## EXERCISE
Count the lines in the data below that contain the string "generic", and reply with only that number.

## INPUT
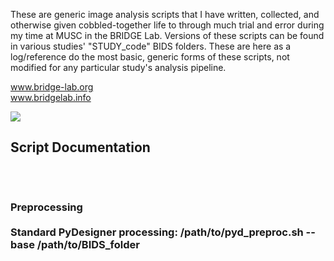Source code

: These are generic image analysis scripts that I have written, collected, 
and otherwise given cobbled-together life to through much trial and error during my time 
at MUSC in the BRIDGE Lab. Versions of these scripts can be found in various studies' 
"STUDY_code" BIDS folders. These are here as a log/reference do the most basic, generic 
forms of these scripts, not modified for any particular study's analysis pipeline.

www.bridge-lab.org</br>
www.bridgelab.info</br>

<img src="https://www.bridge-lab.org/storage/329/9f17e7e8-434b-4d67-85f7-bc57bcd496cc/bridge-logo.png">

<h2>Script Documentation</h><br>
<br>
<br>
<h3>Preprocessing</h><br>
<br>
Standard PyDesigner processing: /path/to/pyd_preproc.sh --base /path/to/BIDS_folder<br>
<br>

## RESPONSE TO THE EXERCISE
2